The House version is sponsored by Rep. Erin Grall, R-Vero Beach, and Rep. Jenna Persons-Mulicka, R-Fort Myers, Grail said the bill is a “fight for life”.
“We killed over 25% of Florida’s children in 2020. And that’s an atrocity,” Grall said. “What about the basic human rights and freedoms of those children? What about the privilege that has been stripped away from those children? That child will be born a human being, like you and I, with all of the rights and privileges that we have to live in this country.”
Rep. Anna Eskamani, a Democrat from Orlando, spoke out in opposition to the bill during Professions & Public Health panel debate on Jan.19. She said it would strip away freedom from half of the state’s population.
“I have a deep sense of irony in my blood as I hear this debate, especially since it was just last November when the word ‘freedom’ was said so many times on the House floor during the COVID-19 special session,” Eskamani said. “Yet, here we are about to strip away freedom for more than half of Florida’s population. Let us be clear — this is not a moderate bill. There is no such thing as a reasonable abortion ban.”

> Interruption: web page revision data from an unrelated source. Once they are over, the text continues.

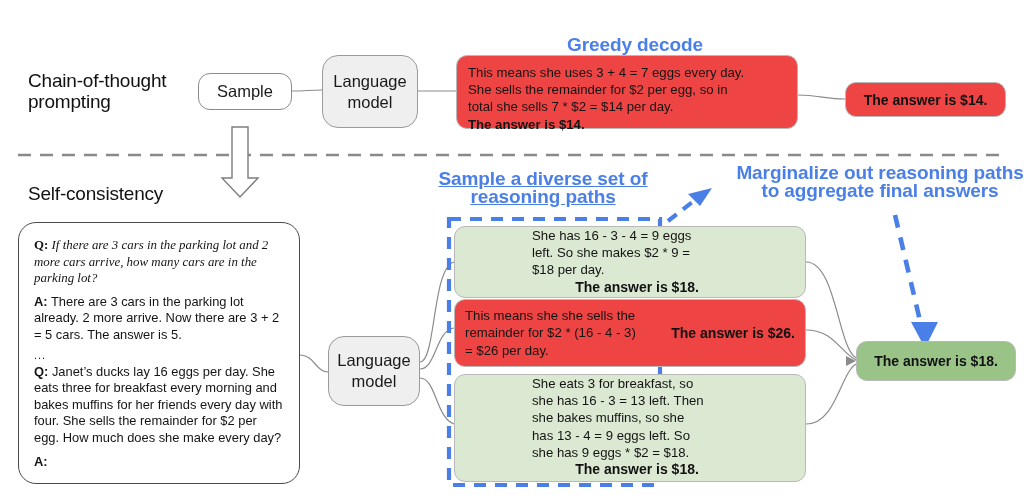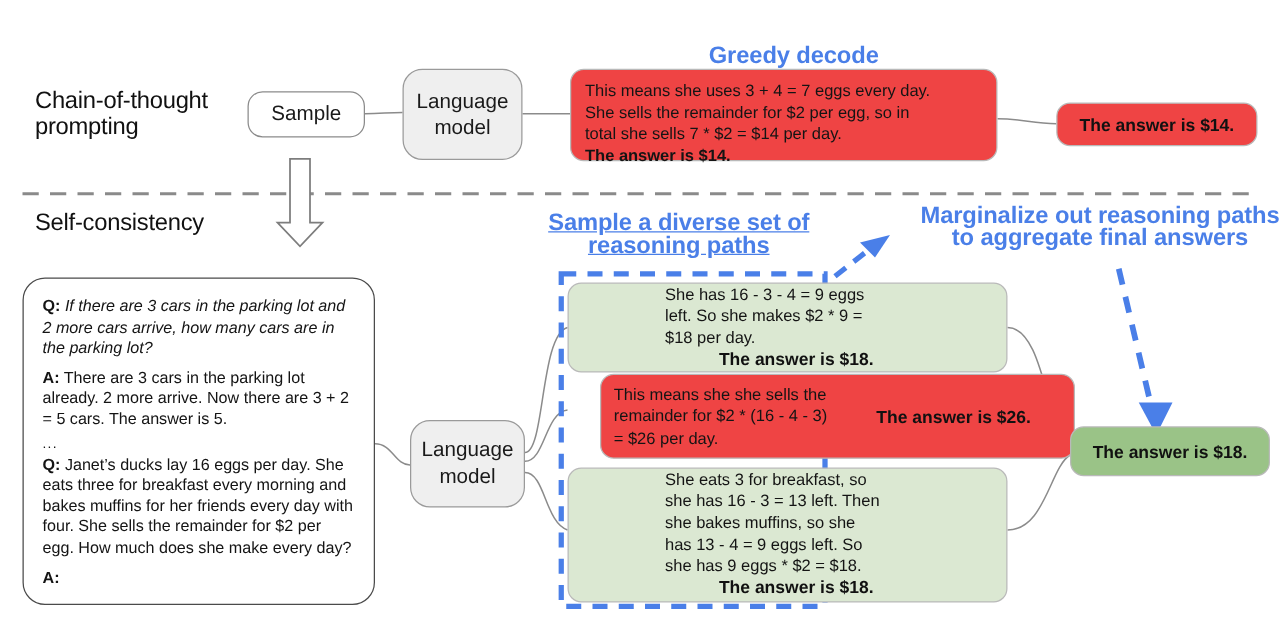--- a/index.html
+++ b/index.html
@@ -49,21 +49,21 @@
     text-align:center;white-space:pre-line;letter-spacing:-0.1px;
   }
 
   
   .prompt-box{
     border:1.4px solid #4a4a4a;border-radius:18px;background:#fff;
     padding:14px 15px 12px 15px;
   }
   .pb-p{margin:0 0 7px 0;font-size:12.9px;line-height:16.6px;color:#141414;}
   .pb-p:last-child{margin-bottom:0;}
-  .pb-q-italic{font-style:italic;}
+  .pb-q-italic{font-style:italic;font-family:Liberation Serif, serif;}
   .pb-lbl{font-weight:bold;font-style:normal;}
   .pb-dots{font-size:11px;line-height:9px;letter-spacing:1px;margin:0 0 4px 0;color:#141414;}
 
   svg.overlay{position:absolute;left:0;top:0;width:1024px;height:504px;pointer-events:none;}
 </style>
 </head>
 <body>
 
 <svg class="overlay">
 
@@ -115,21 +115,21 @@
   <div class="btext">This means she uses 3 + 4 = 7 eggs every day.
 She sells the remainder for $2 per egg, so in
 total she sells 7 * $2 = $14 per day.</div>
   <div class="btext" style="font-weight:bold;">The answer is $14.</div>
 </div>
 
 <div class="abs cbox pink" style="left:845px;top:82px;width:161px;height:35px;display:flex;align-items:center;justify-content:center;">
   <span class="answer-text">The answer is $14.</span>
 </div>
 
-<div class="abs section-title" style="left:28px;top:168px;width:230px;">Self-consistency</div>
+<div class="abs section-title" style="left:28px;top:183px;width:230px;">Self-consistency</div>
 
 <div class="abs prompt-box" style="left:18px;top:222px;width:282px;height:262px;">
   <p class="pb-p pb-q-italic">
     <span class="pb-lbl">Q:</span><span> If there are 3 cars in the parking lot and 2 more cars arrive, how many cars are in the parking lot?</span>
   </p>
   <p class="pb-p">
     <span class="pb-lbl">A:</span><span> There are 3 cars in the parking lot already. 2 more arrive. Now there are 3 + 2 = 5 cars. The answer is 5.</span>
   </p>
   <p class="pb-dots">...</p>
   <p class="pb-p">
@@ -149,21 +149,21 @@
 <div class="abs blue-label" style="left:724px;top:164px;width:312px;">Marginalize out reasoning paths
 to aggregate final answers</div>
 
 <div class="abs cbox lgreen" style="left:454px;top:226px;width:352px;height:72px;display:flex;align-items:center;padding:0 10px;">
   <div class="btext" style="width:196px;">She has 16 - 3 - 4 = 9 eggs
 left. So she makes $2 * 9 =
 $18 per day.</div>
   <div class="answer-text" style="margin-left:14px;">The answer is $18.</div>
 </div>
 
-<div class="abs cbox pink" style="left:480px;top:299px;width:380px;height:68px;display:flex;align-items:center;padding:0 10px;">
+<div class="abs cbox pink" style="left:454px;top:299px;width:352px;height:68px;display:flex;align-items:center;padding:0 10px;">
   <div class="btext" style="width:196px;">This means she she sells the
 remainder for $2 * (16 - 4 - 3)
 = $26 per day.</div>
   <div class="answer-text" style="margin-left:14px;">The answer is $26.</div>
 </div>
 
 <div class="abs cbox lgreen" style="left:454px;top:374px;width:352px;height:108px;display:flex;align-items:center;padding:0 10px;">
   <div class="btext" style="width:196px;">She eats 3 for breakfast, so
 she has 16 - 3 = 13 left. Then
 she bakes muffins, so she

Eskamani discussed the issue as “hypocrisy at its worst” and that Florida lawmakers who vote in favor of the bill are “turning their backs” on Floridians.
“This is a body that prioritizes wealthy individuals and corporations over working-class and poor Floridians, and we’re here to make sure those folks are not forgotten and that they have the same ability to express bodily autonomy as anyone else.”
WMFE reached out to Grall and Stargel for comment but did not hear back.
Information from News Service of Florida was used in this report.